Despite increasing emphasis on value-based care, the cost-effectiveness of prostate cancer (PCa) management options has not been compared using prospective clinical trial data. The prostate testing for cancer and treatment (ProtecT) trial demonstrated no difference in survival for patients randomized to active surveillance (AS), external beam radiotherapy (RT), or radical prostatectomy (RP). Herein, we compare the cost-effectiveness among the arms of ProtecT.

A Markov model compared the cost-effectiveness of AS, RP, and RT based on ProtecT outcomes; specifically, 6-year quality of life data and 10 year oncologic data. Costs were based on 2017 Medicare reimbursement while utility values were assigned from the literature. Univariable and multivariable sensitivity analyses were performed.

At 6 years after randomization, mean costs per patient were $12,143 (AS), $17,781 (RP), and $29,238 (RT). The incremental cost-effectiveness ratio relative to AS was $133,314/QALY for RP and $389,915/QALY for RT. At 10 years after randomization, both RP ($5,627/QALY) and RT ($78,291/QALY) were found to be more cost-effective than AS. The model was sensitive to the metastasis rate on AS, with a threshold of 2.4% at 10 years, below which AS was more cost-effective than RP. On multivariable sensitivity analysis at 10 years, using a willingness-to-pay threshold of $100,000/QALY, the most cost-effective strategy was RP in 45%, RT in 30%, and AS in 25% of model micro-simulations.

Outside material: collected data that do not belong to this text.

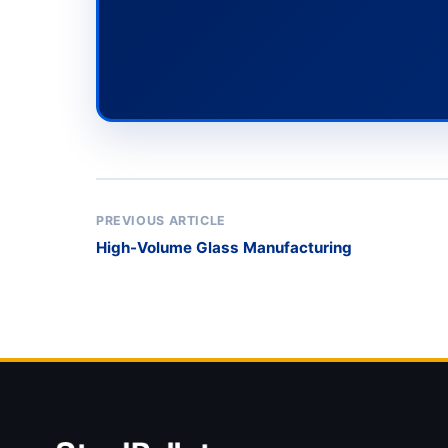
PREVIOUS ARTICLE
High-Volume Glass Manufacturing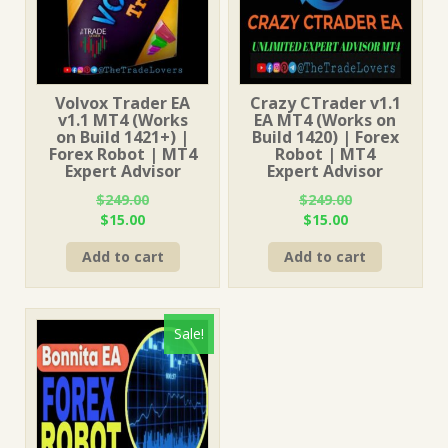
Volvox Trader EA
Crazy CTrader v1.1
v1.1 MT4 (Works
EA MT4 (Works on
on Build 1421+) |
Build 1420) | Forex
Forex Robot | MT4
Robot | MT4
Expert Advisor
Expert Advisor
$
249.00
$
249.00
Original
Current
Original
Current
$
15.00
$
15.00
price
price
price
price
Add to cart
Add to cart
was:
is:
was:
is:
$249.00.
$15.00.
$249.00.
$15.00.
Sale!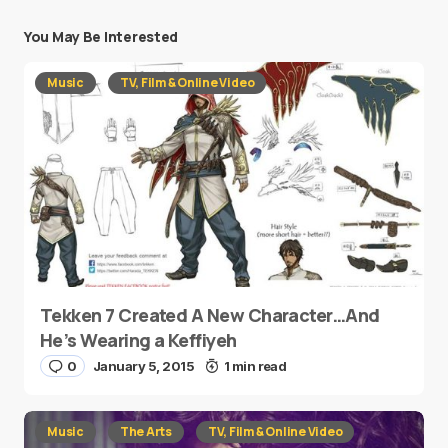
You May Be Interested
Music
TV, Film & Online Video
Tekken 7 Created A New Character…And
He’s Wearing a Keffiyeh
0
January 5, 2015
1 min read
Music
The Arts
TV, Film & Online Video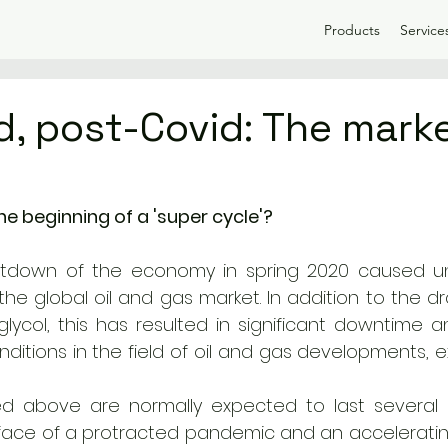
Products
Service
d, post-Covid: The mark
he beginning of a 'super cycle'? 
tdown of the economy in spring 2020 caused u
he global oil and gas market. In addition to the drast
lycol, this has resulted in significant downtime and
ditions in the field of oil and gas developments, e
ted above are normally expected to last several 
 face of a protracted pandemic and an acceleratin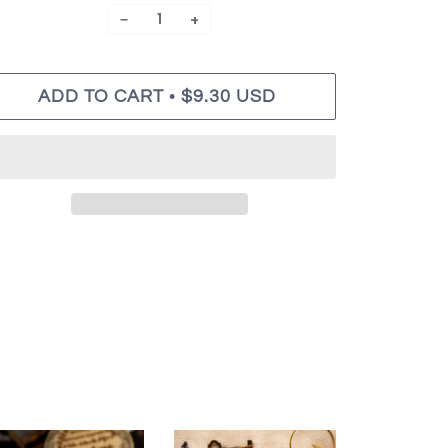
−
+
•
ADD TO CART
$9.30 USD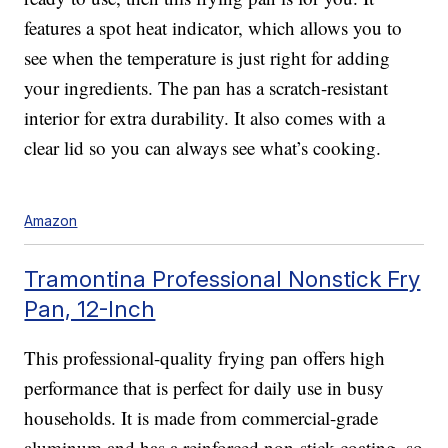
features a spot heat indicator, which allows you to
see when the temperature is just right for adding
your ingredients. The pan has a scratch-resistant
interior for extra durability. It also comes with a
clear lid so you can always see what’s cooking.
Amazon
Tramontina Professional Nonstick Fry
Pan, 12-Inch
This professional-quality frying pan offers high
performance that is perfect for daily use in busy
households. It is made from commercial-grade
aluminum and has a reinforced non-stick coating, so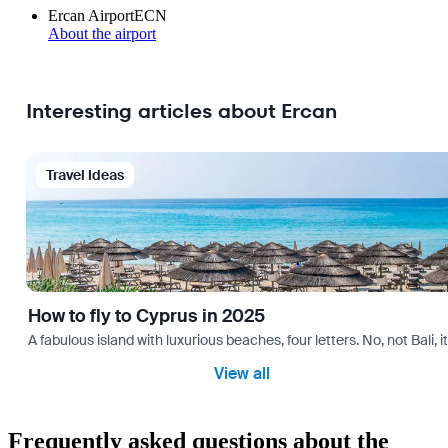
Ercan Airport
ECN
About the airport
Interesting articles about Ercan
Travel Ideas
How to fly to Cyprus in 2025
A fabulous island with luxurious beaches, four letters. No, not Bali,
View all
Frequently asked questions about the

Although AS represents a cost-effective management strategy for localized PCa during the initial several years after diagnosis, the relative cost-effectiveness of treatment emerges with extended follow up.

The Journal of urology. 2019 May 21 [Epub ahead of print]

Vidit Sharma, Kevin M Wymer, Bijan J Borah, Daniel A Barocas, R Houston Thompson, R Jeffrey Karnes, Stephen A Boorjian

Department of Urology, Mayo Clinic , Rochester , MN , USA., Department of Health Services Research, Mayo Clinic , Rochester , MN , USA., Department of Urology, Vanderbilt University Medical Center , Nashville , TN , USA.